Pour un employeur, l’hallucination est le risque numéro 1 de l’adoption de l’IA. Son importance réside dans la menace qu’elle fait peser sur la fiabilité des processus. Imaginez une IA RH qui invente une clause juridique dans un contrat de travail ou qui attribue à un candidat un diplôme qu’il n’a jamais eu. Pour les RH, l’enjeu est de mettre en place des garde-fous (IA Safety) pour protéger l’entreprise contre des erreurs qui pourraient mener à des poursuites judiciaires. Pour le candidat, une hallucination peut signifier un rejet injustifié basé sur un fait imaginaire. L’importance de ce terme est de rappeler que l’IA est un outil probabiliste et non une source de vérité absolue. La maîtrise des hallucinations est le défi majeur de 2026 pour passer d’une IA “jouet” à une IA “critique” dans le monde professionnel. Sur Job-guard, la lutte contre les hallucinations garantit l’intégrité des données et la confiance entre recruteurs et talents.
Comment le mettre en œuvre ?
La lutte contre les hallucinations repose sur trois piliers : le Grounding (ancrage sur des faits réels), le RAG (Retrieval-Augmented Generation) et la supervision humaine. Techniquement, il faut régler la “température” du modèle (plus elle est basse, moins l’IA est créative et donc moins elle hallucine).
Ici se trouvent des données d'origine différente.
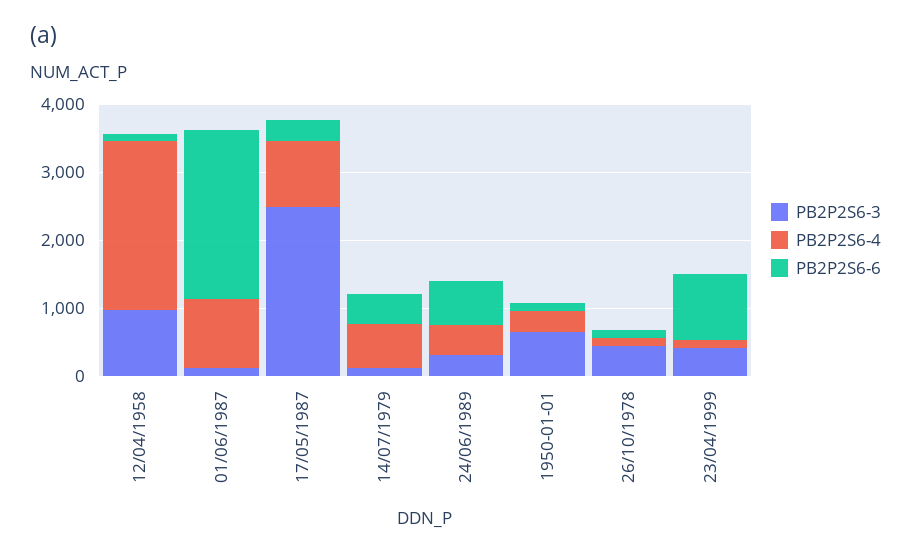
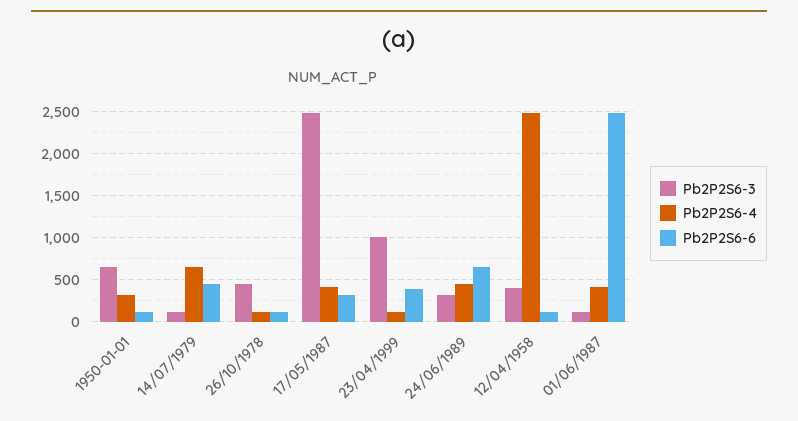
PB2P2S6-3, 12/04/1958: 1000 -> 400
PB2P2S6-4, 01/06/1987: 1000 -> 400
PB2P2S6-4, 17/05/1987: 1000 -> 400
PB2P2S6-3, 23/04/1999: 400 -> 1000
PB2P2S6-6, 23/04/1999: 1000 -> 400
Il est crucial de former les salariés au “Fact-checking” systématique des sorties d’IA. Les entreprises doivent déployer des modèles qui citent leurs sources (citations vérifiables). Il est également conseillé d’utiliser des architectures de vérification croisée où une seconde IA (l’auditeur) vérifie la véracité des affirmations de la première.
Exemples concrets :
Une IA génère un résumé de CV et affirme que le candidat parle japonais car il a travaillé pour une entreprise nippone, alors que ce n’est mentionné nulle part (hallucination par déduction erronée). Autre exemple : un assistant juridique IA invente une jurisprudence “Martin contre État” pour justifier un licenciement, forçant le juriste humain à vérifier chaque référence avant validation finale.